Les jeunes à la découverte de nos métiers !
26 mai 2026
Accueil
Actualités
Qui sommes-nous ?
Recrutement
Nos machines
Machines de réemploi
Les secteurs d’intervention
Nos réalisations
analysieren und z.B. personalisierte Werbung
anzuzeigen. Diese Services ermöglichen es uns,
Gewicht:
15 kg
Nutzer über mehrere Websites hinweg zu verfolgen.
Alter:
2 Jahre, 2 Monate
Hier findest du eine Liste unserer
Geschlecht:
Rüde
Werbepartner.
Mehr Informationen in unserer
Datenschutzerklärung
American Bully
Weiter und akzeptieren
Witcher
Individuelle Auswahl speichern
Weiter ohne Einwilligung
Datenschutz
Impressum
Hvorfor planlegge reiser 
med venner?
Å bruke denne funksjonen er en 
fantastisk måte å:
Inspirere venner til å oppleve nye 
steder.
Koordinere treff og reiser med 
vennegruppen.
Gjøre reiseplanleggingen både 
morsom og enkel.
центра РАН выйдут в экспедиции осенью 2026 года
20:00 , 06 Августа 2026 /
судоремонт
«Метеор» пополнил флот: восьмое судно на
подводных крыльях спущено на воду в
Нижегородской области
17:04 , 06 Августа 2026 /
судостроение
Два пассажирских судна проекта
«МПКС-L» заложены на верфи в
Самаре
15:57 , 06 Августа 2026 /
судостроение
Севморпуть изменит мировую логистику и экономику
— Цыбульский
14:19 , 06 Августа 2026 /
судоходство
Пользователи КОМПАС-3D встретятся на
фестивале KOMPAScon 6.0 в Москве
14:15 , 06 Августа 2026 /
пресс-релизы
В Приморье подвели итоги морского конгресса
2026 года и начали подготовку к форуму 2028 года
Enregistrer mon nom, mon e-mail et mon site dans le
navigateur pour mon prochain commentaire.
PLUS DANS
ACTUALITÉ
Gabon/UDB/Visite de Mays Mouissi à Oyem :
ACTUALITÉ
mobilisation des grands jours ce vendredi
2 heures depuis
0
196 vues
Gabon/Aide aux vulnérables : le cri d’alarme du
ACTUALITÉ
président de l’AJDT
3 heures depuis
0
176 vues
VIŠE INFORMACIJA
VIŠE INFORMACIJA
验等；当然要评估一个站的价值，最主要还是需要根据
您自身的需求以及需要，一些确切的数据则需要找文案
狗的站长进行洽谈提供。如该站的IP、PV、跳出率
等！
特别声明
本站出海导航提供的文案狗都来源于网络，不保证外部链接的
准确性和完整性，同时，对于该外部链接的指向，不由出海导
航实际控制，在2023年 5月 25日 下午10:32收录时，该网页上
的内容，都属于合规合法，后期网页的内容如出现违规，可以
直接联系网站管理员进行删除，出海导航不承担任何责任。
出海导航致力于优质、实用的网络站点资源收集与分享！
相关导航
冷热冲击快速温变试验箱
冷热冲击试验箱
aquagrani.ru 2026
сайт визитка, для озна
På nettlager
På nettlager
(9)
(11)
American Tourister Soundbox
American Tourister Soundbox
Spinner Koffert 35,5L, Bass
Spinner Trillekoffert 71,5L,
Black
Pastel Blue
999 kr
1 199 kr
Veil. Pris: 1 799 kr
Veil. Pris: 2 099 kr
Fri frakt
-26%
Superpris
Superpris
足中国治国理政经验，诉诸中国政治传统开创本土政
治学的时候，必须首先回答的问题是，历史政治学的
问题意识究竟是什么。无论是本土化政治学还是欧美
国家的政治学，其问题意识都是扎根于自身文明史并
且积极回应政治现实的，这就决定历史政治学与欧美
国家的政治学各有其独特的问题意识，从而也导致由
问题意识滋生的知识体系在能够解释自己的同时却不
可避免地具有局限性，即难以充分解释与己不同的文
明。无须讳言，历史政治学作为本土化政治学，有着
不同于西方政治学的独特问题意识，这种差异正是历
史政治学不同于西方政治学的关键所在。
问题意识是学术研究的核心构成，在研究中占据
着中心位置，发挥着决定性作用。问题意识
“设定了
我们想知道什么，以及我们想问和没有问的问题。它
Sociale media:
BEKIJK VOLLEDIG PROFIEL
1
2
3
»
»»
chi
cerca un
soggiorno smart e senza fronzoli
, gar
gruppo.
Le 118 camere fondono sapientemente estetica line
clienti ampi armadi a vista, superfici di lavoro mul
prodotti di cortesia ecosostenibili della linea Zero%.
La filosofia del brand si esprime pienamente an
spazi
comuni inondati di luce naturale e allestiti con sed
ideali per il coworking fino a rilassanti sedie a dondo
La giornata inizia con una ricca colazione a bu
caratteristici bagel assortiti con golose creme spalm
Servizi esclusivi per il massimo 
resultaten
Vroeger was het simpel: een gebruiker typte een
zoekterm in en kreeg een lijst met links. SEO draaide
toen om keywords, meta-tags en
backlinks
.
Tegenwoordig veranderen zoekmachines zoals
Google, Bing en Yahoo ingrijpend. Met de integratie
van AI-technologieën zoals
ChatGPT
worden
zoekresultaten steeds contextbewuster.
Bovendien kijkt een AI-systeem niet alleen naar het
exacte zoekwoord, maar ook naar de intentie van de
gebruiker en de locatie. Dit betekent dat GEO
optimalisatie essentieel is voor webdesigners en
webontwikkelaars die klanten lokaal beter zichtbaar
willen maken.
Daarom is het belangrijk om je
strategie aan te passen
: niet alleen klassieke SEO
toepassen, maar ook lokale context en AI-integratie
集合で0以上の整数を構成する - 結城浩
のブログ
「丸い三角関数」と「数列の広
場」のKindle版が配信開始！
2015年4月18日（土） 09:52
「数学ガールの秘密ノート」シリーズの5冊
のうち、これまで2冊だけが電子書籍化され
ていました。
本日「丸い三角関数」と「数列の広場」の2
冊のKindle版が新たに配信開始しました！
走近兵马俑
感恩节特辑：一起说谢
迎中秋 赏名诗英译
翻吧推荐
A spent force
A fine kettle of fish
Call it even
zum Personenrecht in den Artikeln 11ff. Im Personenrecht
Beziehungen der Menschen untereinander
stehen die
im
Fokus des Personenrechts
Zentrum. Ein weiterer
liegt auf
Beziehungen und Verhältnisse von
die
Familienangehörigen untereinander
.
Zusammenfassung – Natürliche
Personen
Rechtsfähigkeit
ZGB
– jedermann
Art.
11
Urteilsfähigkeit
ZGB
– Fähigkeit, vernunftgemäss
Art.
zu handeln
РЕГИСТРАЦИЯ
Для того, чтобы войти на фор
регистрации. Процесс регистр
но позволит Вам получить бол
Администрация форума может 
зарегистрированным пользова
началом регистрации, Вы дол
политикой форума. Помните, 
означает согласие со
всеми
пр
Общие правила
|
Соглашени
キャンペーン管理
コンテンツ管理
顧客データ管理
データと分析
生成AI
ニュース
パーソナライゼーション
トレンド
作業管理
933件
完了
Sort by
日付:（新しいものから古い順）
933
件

________

PROBLEM STATEMENT:
Give the material from its first line through the line containing "В Приморье подвели итоги морского конгресса", both ends included, as a Markdown table with the columns No. and Text, one numbered row per line and blank lines left out.

ANSWER FOR THE TASK:
| No. | Text |
|---|---|
| 1 | Les jeunes à la découverte de nos métiers ! |
| 2 | 26 mai 2026 |
| 3 | Accueil |
| 4 | Actualités |
| 5 | Qui sommes-nous ? |
| 6 | Recrutement |
| 7 | Nos machines |
| 8 | Machines de réemploi |
| 9 | Les secteurs d’intervention |
| 10 | Nos réalisations |
| 11 | analysieren und z.B. personalisierte Werbung |
| 12 | anzuzeigen. Diese Services ermöglichen es uns, |
| 13 | Gewicht: |
| 14 | 15 kg |
| 15 | Nutzer über mehrere Websites hinweg zu verfolgen. |
| 16 | Alter: |
| 17 | 2 Jahre, 2 Monate |
| 18 | Hier findest du eine Liste unserer |
| 19 | Geschlecht: |
| 20 | Rüde |
| 21 | Werbepartner. |
| 22 | Mehr Informationen in unserer |
| 23 | Datenschutzerklärung |
| 24 | American Bully |
| 25 | Weiter und akzeptieren |
| 26 | Witcher |
| 27 | Individuelle Auswahl speichern |
| 28 | Weiter ohne Einwilligung |
| 29 | Datenschutz |
| 30 | Impressum |
| 31 | Hvorfor planlegge reiser  |
| 32 | med venner? |
| 33 | Å bruke denne funksjonen er en  |
| 34 | fantastisk måte å: |
| 35 | Inspirere venner til å oppleve nye  |
| 36 | steder. |
| 37 | Koordinere treff og reiser med  |
| 38 | vennegruppen. |
| 39 | Gjøre reiseplanleggingen både  |
| 40 | morsom og enkel. |
| 41 | центра РАН выйдут в экспедиции осенью 2026 года |
| 42 | 20:00 , 06 Августа 2026 / |
| 43 | судоремонт |
| 44 | «Метеор» пополнил флот: восьмое судно на |
| 45 | подводных крыльях спущено на воду в |
| 46 | Нижегородской области |
| 47 | 17:04 , 06 Августа 2026 / |
| 48 | судостроение |
| 49 | Два пассажирских судна проекта |
| 50 | «МПКС-L» заложены на верфи в |
| 51 | Самаре |
| 52 | 15:57 , 06 Августа 2026 / |
| 53 | судостроение |
| 54 | Севморпуть изменит мировую логистику и экономику |
| 55 | — Цыбульский |
| 56 | 14:19 , 06 Августа 2026 / |
| 57 | судоходство |
| 58 | Пользователи КОМПАС-3D встретятся на |
| 59 | фестивале KOMPAScon 6.0 в Москве |
| 60 | 14:15 , 06 Августа 2026 / |
| 61 | пресс-релизы |
| 62 | В Приморье подвели итоги морского конгресса |